CAN WE GO BACK TO ARRANGED MARRIAGES?
(If Not, Let’s At Least Help These Crazy Kids Along.)
When I was growing up, the idea of arranged marriages seemed like a horrible, cruel tragedy, tantamount to burning someone alive at the stake. Now, as a parent, I think, “I could totally be on board with this.” Of course, I wouldn’t really let myself be that creepy controlling (probably), but you know what I mean when I say this. You have the wisdom of the ages and the experience of a lifetime- they have hormones and Hollywood. You have perspective that sees beyond the fleeting years of youth- they often don’t see beyond the next five minutes. Consider this story, as relayed to me by Grant MacQuilkan, loving father of a wonderful teenage son…
“Hey, Dad, my black pants don’t fit me.” Context: It is 6:50pm and he has to leave at 6:55pm to pick up his girlfriend for Winter Formal. (No doubt girlfriend has shopped forever for the right dress and been getting ready for 3+ hours.) We now establish that the only pants that do fit him are his nasty khaki pants that barely belong next to a pair of jeans, let alone a formal dress. His black blazer, now essential to cover up the khaki tights, looks like a straight jacket and cannot cover the brown belt (black one is too small). “Do you have money to take her out to eat?” I ask. “AhDunno.” “Well, where are you taking her to eat?” Again, the “don’t worry, Old Man, chill: everything is cool!” response…
I just love this story. It cracks me up. If they can’t dress themselves, then what about when it comes to handling the complexities of relationships? Well, I admit I don’t think the highest ideal is arranged marriages, but it seems we are sometimes erring to the other extreme these days. I think of this as the “praying for a miracle” approach, whereby we thank Jesus that He somehow saved us when we too realized our metaphorical black pants didn’t fit with only five minutes to spare, and then we pray like crazy that somehow He does the same for our kids. Clearly I’m not saying that we shouldn’t pray for our kids- it’s one of our greatest gifts to them. I think the loss is when it’s the only gift we give them.
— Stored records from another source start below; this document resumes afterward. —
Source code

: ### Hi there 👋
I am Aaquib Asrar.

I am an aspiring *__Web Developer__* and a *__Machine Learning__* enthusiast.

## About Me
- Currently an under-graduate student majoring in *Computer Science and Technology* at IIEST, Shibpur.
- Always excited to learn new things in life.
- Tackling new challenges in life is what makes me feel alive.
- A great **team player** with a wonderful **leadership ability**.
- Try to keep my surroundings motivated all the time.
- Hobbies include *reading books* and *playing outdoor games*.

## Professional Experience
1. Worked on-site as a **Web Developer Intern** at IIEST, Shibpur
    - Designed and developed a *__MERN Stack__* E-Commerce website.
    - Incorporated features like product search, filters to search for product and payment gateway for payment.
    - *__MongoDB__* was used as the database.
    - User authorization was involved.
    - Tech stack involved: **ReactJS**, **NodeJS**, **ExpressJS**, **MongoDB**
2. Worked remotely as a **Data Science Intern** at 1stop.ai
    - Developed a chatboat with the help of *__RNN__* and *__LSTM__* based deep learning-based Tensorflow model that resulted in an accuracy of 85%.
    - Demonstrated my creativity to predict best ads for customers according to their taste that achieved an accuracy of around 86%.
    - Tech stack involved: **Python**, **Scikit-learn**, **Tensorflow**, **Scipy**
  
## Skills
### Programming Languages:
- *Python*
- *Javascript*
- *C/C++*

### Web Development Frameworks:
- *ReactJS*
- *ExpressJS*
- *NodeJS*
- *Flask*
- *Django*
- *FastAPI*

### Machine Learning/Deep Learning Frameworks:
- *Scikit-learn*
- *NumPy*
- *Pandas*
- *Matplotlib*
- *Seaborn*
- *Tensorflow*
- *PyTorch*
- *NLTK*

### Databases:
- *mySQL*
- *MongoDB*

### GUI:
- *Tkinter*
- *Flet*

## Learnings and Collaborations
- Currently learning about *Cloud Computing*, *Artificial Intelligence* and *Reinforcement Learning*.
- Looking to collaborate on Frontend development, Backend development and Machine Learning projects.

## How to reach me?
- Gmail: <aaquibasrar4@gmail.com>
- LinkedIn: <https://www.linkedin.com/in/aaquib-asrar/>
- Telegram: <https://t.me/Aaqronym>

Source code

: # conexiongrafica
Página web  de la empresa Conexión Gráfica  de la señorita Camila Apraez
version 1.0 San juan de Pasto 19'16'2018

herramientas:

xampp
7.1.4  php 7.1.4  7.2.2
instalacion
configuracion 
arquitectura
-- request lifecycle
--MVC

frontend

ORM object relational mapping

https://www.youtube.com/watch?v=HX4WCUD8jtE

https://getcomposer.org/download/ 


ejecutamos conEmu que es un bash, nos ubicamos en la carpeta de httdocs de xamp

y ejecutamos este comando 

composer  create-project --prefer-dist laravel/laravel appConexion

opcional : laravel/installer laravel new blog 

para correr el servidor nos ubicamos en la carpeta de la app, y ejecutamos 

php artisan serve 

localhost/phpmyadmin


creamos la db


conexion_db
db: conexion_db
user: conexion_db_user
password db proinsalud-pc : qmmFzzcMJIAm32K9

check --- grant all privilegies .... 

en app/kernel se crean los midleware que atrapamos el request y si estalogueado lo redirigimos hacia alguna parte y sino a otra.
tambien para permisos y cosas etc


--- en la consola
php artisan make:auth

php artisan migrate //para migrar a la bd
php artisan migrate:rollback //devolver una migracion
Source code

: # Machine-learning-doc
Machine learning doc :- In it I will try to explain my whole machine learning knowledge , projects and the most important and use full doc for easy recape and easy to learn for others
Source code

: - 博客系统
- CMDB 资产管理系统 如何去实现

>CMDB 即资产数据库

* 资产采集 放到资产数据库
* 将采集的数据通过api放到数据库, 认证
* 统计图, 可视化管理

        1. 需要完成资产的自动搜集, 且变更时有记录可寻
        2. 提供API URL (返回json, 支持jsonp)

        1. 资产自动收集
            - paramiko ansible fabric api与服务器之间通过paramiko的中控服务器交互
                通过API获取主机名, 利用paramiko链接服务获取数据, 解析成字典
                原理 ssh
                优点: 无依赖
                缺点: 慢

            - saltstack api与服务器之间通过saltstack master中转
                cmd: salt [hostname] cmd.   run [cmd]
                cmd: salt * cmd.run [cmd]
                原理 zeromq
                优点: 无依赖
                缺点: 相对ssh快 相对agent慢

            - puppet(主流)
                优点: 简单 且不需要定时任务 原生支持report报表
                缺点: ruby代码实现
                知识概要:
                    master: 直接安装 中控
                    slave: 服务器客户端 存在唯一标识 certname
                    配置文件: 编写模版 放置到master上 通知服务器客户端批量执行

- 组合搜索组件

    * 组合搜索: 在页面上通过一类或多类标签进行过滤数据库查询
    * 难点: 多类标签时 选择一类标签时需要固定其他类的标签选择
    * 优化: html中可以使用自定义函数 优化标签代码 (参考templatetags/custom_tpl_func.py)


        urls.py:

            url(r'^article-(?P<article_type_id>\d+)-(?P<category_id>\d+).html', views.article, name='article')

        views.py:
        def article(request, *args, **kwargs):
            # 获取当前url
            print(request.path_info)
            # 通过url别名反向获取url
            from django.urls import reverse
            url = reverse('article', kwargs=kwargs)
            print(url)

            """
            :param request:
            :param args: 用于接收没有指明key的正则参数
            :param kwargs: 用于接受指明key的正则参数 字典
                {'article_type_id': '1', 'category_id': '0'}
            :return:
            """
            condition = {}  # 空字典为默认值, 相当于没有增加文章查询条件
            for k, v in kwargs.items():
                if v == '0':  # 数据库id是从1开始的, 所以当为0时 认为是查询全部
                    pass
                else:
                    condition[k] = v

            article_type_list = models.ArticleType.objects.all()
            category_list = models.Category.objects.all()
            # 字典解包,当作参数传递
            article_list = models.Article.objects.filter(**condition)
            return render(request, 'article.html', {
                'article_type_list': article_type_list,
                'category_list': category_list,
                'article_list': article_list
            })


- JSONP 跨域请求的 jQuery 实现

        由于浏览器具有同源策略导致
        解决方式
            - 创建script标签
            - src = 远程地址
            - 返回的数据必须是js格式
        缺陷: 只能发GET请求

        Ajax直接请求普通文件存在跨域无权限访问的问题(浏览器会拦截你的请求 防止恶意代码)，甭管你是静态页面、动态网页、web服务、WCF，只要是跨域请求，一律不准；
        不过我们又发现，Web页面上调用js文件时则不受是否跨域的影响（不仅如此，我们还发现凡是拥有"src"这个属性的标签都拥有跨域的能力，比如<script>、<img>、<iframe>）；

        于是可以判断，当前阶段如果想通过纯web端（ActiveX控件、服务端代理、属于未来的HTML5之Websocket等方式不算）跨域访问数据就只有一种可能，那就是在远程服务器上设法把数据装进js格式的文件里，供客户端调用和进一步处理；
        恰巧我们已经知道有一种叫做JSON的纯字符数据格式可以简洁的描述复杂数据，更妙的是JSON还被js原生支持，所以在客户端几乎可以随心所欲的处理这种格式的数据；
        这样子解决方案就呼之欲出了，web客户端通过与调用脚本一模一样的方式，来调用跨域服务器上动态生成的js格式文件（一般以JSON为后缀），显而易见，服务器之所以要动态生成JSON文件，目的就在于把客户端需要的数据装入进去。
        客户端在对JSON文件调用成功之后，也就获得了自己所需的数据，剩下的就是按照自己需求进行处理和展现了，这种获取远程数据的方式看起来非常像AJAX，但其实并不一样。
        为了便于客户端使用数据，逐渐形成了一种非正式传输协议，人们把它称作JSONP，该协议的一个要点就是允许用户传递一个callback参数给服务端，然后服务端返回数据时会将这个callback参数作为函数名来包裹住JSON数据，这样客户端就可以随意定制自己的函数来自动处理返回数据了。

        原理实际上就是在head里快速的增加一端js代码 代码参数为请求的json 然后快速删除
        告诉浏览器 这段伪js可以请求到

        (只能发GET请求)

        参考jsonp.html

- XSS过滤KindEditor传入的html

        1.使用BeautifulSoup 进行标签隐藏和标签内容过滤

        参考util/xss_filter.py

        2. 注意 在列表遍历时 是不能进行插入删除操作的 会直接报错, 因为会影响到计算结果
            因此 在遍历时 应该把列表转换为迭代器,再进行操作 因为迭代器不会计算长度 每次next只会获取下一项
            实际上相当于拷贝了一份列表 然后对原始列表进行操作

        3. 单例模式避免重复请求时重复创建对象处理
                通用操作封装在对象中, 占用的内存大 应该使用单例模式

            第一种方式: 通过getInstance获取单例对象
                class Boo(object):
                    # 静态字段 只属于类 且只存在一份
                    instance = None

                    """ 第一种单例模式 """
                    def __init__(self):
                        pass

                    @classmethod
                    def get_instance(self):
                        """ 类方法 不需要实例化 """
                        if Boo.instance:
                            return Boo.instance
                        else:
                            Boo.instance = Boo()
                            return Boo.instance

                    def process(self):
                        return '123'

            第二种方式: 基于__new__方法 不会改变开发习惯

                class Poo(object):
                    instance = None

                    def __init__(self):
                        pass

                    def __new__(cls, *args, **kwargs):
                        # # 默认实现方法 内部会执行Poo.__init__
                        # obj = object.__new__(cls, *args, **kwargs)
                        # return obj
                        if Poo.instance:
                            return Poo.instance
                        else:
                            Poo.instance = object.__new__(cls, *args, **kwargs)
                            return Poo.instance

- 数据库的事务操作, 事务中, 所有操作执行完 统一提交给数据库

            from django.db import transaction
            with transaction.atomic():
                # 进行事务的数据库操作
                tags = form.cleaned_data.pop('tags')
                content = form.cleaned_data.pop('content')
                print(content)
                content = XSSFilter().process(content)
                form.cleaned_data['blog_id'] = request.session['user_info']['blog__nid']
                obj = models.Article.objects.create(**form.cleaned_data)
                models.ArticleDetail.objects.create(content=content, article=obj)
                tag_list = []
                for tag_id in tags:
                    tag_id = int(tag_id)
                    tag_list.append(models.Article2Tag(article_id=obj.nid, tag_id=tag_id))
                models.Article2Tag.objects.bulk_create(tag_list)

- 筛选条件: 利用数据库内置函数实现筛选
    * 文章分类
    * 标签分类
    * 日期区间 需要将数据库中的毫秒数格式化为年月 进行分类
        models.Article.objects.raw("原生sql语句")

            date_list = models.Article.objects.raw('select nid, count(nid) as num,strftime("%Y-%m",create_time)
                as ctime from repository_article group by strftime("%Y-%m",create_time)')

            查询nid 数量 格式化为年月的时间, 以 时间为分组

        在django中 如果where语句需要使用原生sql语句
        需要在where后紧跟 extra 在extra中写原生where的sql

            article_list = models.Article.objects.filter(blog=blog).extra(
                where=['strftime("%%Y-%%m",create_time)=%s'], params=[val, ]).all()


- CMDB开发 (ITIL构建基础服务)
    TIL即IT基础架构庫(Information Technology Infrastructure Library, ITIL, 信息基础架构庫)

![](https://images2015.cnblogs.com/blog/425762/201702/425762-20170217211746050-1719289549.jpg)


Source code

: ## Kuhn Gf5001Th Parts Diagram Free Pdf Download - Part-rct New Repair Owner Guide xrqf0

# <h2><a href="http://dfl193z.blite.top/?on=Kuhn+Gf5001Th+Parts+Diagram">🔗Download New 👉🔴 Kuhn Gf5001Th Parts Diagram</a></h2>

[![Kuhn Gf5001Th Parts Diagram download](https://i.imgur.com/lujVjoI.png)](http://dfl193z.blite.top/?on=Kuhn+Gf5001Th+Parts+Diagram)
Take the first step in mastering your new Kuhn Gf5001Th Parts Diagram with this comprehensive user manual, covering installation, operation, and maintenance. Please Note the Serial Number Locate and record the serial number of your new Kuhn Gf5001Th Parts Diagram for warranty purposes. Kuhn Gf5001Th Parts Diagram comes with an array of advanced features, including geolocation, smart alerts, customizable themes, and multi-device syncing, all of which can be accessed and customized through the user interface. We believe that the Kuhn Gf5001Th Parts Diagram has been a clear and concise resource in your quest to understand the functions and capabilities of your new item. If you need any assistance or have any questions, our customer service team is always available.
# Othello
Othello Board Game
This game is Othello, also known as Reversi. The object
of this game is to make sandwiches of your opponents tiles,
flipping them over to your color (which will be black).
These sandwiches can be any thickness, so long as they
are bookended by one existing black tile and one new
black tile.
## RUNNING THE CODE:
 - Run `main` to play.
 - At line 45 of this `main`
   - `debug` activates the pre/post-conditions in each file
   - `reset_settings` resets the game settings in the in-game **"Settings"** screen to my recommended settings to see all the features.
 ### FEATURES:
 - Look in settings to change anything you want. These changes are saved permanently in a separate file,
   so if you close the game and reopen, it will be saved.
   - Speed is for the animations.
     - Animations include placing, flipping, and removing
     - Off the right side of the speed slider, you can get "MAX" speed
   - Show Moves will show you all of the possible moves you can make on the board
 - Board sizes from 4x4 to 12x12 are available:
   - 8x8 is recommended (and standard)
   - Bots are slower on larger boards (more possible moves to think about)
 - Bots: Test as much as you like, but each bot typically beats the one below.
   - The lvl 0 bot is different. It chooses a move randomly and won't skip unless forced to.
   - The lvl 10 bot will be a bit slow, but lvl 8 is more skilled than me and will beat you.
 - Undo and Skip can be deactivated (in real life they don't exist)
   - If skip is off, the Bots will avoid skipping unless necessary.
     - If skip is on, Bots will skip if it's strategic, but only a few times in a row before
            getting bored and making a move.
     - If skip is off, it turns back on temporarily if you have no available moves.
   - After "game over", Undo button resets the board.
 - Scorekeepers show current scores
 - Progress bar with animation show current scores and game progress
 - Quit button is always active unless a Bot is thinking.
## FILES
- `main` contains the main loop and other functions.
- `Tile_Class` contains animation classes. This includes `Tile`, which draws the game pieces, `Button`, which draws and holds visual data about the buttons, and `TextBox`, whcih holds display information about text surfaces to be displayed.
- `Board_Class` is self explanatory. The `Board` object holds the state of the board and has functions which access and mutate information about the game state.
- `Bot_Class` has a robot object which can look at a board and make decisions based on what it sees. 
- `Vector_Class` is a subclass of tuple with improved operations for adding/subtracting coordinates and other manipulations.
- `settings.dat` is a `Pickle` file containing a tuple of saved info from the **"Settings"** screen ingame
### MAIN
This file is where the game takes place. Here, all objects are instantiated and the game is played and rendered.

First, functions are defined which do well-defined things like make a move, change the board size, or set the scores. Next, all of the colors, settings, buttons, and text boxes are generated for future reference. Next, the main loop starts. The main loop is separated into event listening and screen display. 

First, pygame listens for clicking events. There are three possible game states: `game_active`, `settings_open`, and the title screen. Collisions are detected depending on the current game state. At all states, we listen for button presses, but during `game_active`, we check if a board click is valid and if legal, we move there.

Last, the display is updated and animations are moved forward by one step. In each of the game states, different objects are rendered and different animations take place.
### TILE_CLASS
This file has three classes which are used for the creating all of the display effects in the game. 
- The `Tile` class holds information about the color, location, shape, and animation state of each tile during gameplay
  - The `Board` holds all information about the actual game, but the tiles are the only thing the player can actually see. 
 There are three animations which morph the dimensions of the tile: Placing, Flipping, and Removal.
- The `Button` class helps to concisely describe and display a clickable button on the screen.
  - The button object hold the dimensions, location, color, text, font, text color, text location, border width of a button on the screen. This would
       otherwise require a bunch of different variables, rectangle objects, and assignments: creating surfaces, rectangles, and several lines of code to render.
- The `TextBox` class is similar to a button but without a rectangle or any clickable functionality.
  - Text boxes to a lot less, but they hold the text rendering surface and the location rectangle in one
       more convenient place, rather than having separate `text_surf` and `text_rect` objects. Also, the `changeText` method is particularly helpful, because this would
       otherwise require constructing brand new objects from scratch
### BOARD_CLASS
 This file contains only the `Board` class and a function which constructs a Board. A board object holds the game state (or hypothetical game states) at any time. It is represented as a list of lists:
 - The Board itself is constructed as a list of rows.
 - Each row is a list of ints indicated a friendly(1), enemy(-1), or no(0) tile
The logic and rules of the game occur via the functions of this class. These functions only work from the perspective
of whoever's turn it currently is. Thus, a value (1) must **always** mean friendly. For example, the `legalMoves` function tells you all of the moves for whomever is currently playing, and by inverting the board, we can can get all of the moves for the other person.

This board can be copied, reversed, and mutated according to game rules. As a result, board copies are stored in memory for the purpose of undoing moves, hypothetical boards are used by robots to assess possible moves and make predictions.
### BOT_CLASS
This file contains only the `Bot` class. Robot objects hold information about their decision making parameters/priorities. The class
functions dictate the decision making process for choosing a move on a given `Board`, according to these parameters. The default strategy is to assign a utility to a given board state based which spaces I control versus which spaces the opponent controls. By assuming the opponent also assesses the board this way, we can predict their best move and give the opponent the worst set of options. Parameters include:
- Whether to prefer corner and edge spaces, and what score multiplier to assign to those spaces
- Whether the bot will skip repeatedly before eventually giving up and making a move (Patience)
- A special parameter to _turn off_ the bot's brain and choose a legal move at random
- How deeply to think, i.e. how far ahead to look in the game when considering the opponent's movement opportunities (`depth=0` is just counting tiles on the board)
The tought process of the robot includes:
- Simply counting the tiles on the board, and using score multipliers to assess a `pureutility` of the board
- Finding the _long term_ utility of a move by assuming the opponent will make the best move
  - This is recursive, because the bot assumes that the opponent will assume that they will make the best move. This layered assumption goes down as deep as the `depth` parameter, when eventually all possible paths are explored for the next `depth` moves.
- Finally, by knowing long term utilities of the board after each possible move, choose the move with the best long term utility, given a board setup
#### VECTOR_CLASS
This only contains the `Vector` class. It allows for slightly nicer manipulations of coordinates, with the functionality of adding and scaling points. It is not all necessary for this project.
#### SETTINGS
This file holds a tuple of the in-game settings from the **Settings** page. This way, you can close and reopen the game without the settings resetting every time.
It’s interesting to me that the primary venues for the Proverbs 31 text are women’s retreats and women’s Bible studies. Countless women have poured over these verses, seeking to align their hearts with the Biblical standard of a virtuous woman. Not that I am saying as women we shouldn’t, it only makes sense that we would; however, my point is Proverbs 31:1, “The sayings of King Lemuel contain this message, which his mother taught him…” This text was foremost a mother’s instruction to her son, wisdom from a parent who realized that her young son would need some very clear instruction and guidance if he was going to be able to discern between what was truly worthy character and what might otherwise naturally draw his interest.
I know the parent-child dynamics get more complex as years pass and kids become teenagers and sense the nearness of adulthood. I was very much that teenager… the one who was completely confident in my ability to know pretty much everything about everything… the one convinced my parents didn’t know as much as they thought they knew about my circumstances. How many parents have felt this from their kids? I guess my plea is: don’t buy it! Kids need guidance from their parents, whether they’re six or sixteen. I don’t think King Lemuel’s mother was pleading with him to consider the extensive depths of virtuous character in choosing a wife when her son was four. Certainly, instruction begins in the earliest years, when seeds of Christlike character are sown and virtue is modeled and prized. But as they get older, they need, in many ways, more – not less – from us.
I am surprised sometimes to hear parents talk, for example, about how thrilled they are that their son found a Christian girl to date… as if this were the pinnacle of all they could hope for. It is only the beginning of what to hope for. Are we, with every year, taking our kids deeper into the richness of life with Christ? Are we continually unfolding a Biblical vision for His purposes in their lives that reveals to them the magnificent scope of His mission and calls them to a far greater passion than what the culture is offering them? We not only have the right to do this as their parents… we have the responsibility.
Spend some time with the Lord, asking Him to show you how you can pursue connecting with your children in a way that draws them to the life Christ desires. Ask Him to show you specific ways that you can guide them to make wise choices in their daily lives. Consider a Bible study through the Proverbs with your kids. Don’t be fooled into thinking you are anything less than one of God’s greatest instruments in their lives- not “even” if they are a teenager. Especially if they are a teenager.